Your objective
Write out every line below again exactly as it stands, skipping each image.

Recorded information
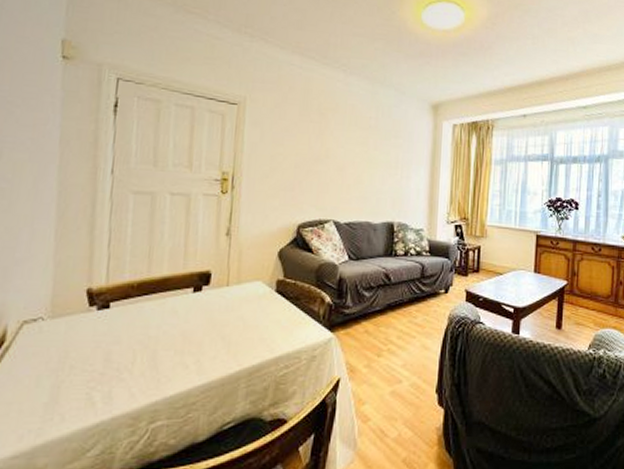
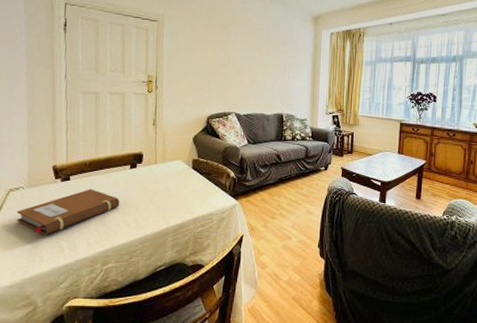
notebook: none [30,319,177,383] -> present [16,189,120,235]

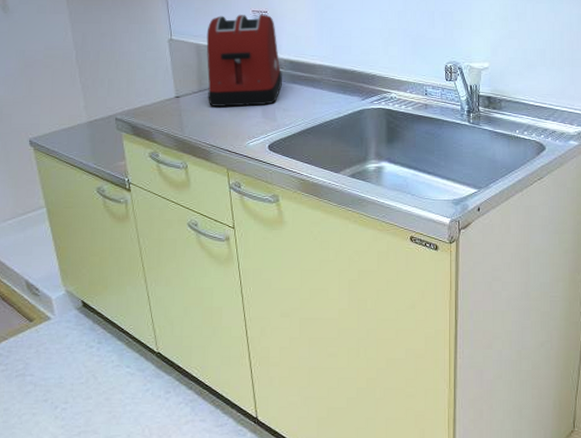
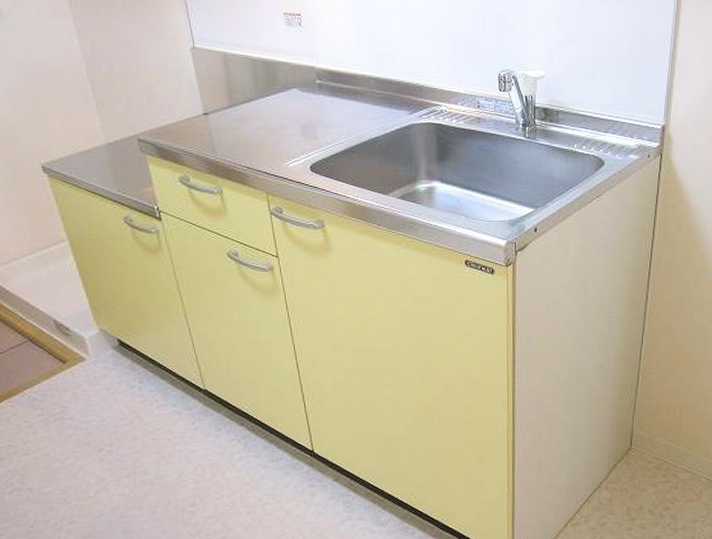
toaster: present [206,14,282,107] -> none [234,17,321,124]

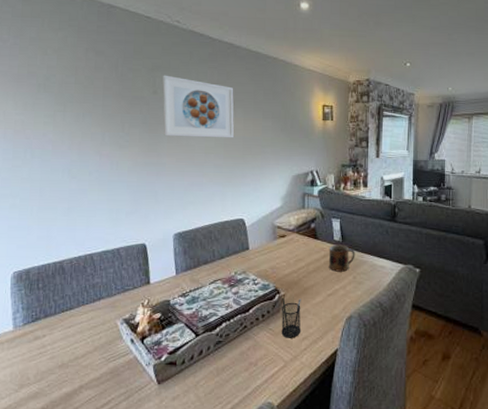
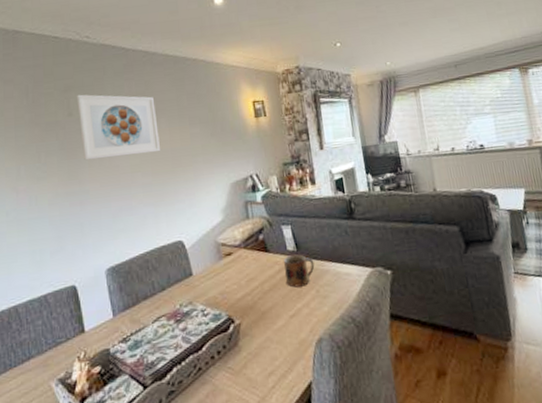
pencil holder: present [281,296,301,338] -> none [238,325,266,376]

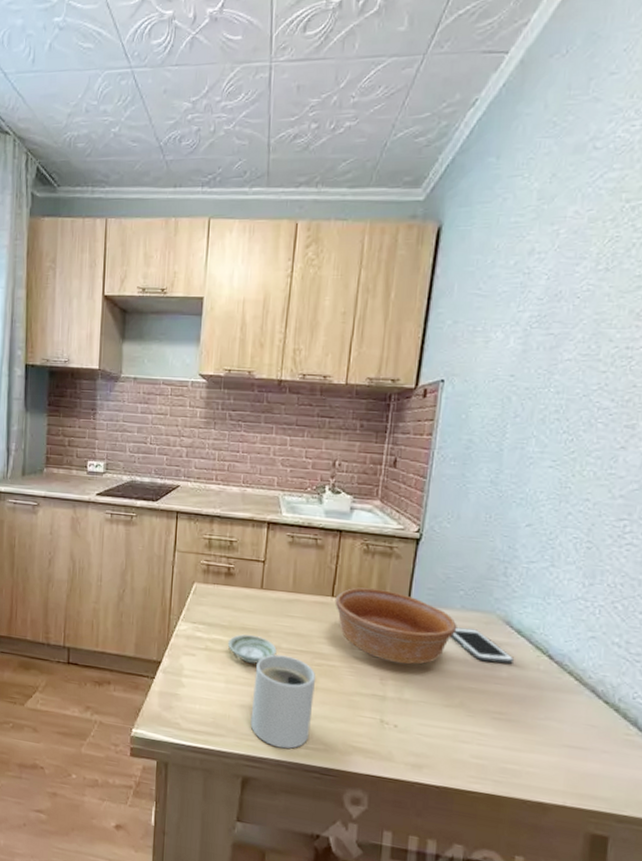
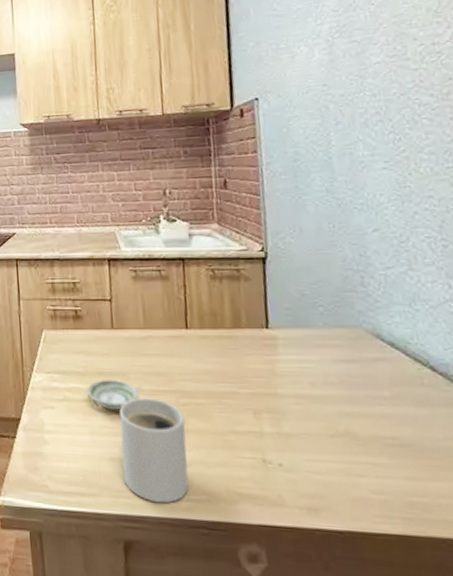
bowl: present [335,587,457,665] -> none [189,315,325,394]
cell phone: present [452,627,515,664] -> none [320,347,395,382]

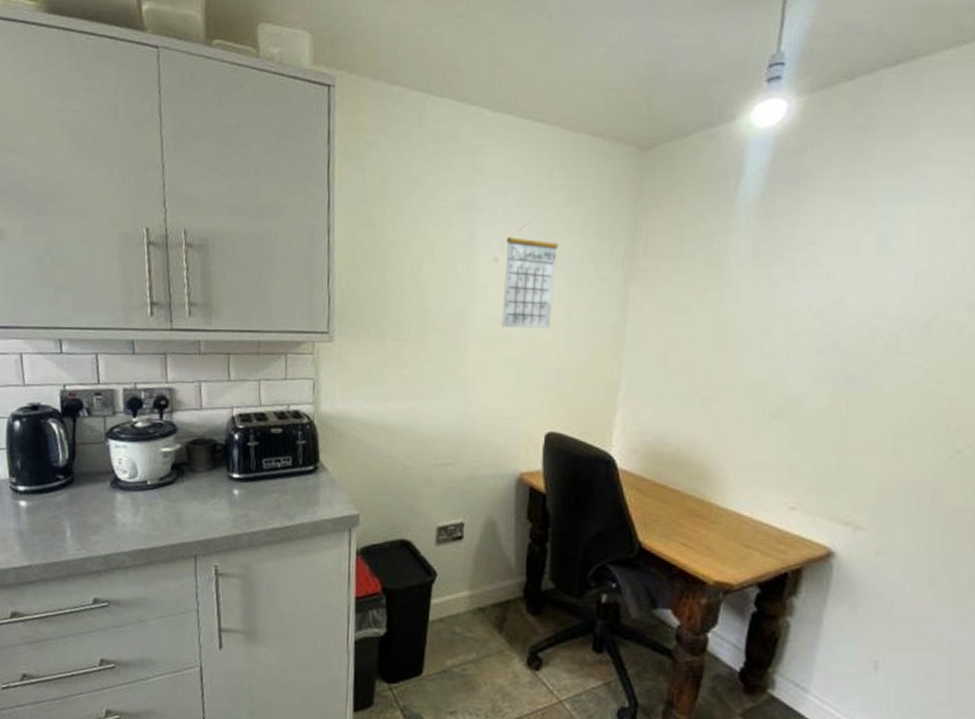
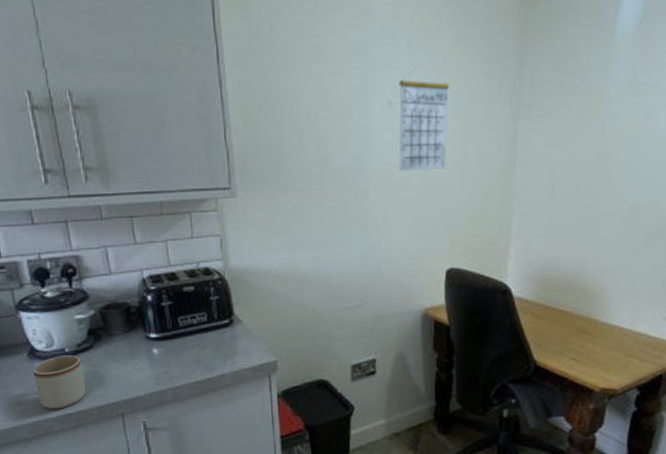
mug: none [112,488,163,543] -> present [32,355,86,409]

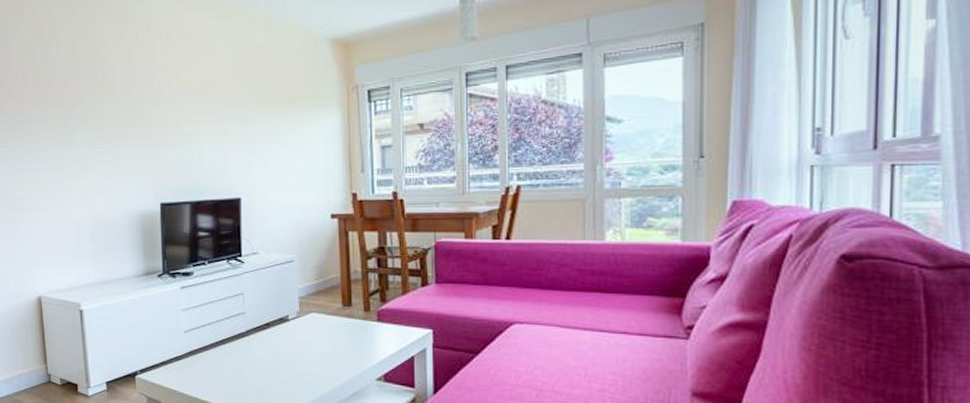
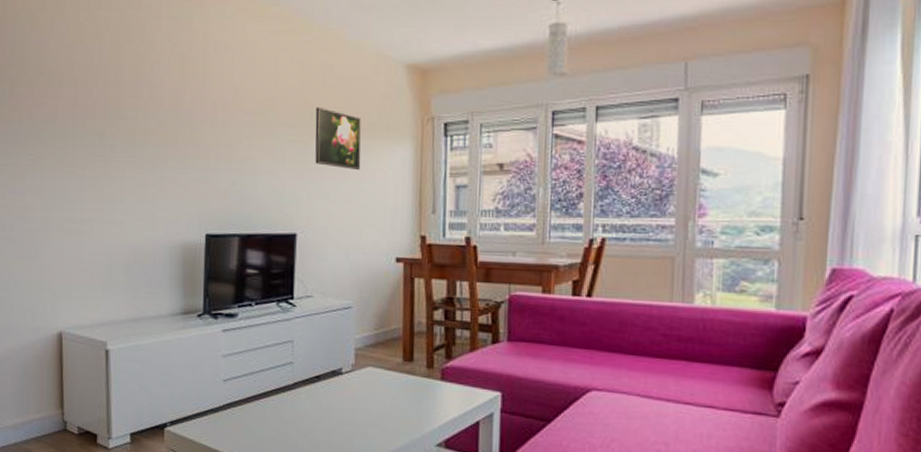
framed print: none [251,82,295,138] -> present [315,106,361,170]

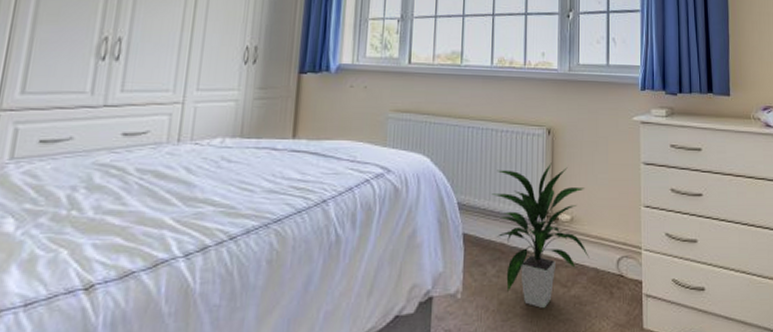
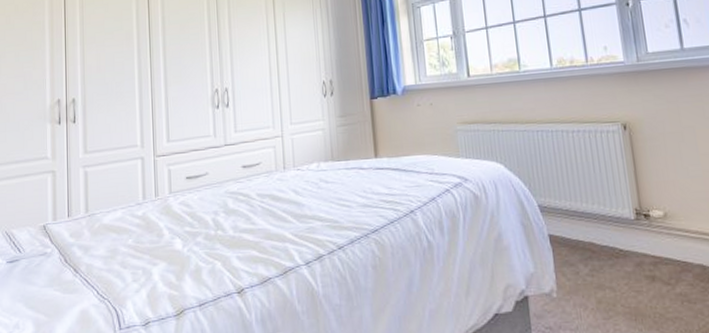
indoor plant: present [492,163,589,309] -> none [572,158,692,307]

Task solution
notebook: none [30,319,177,383] -> present [16,189,120,235]

toaster: present [206,14,282,107] -> none [234,17,321,124]

pencil holder: present [281,296,301,338] -> none [238,325,266,376]

bowl: present [335,587,457,665] -> none [189,315,325,394]
cell phone: present [452,627,515,664] -> none [320,347,395,382]

mug: none [112,488,163,543] -> present [32,355,86,409]

framed print: none [251,82,295,138] -> present [315,106,361,170]

indoor plant: present [492,163,589,309] -> none [572,158,692,307]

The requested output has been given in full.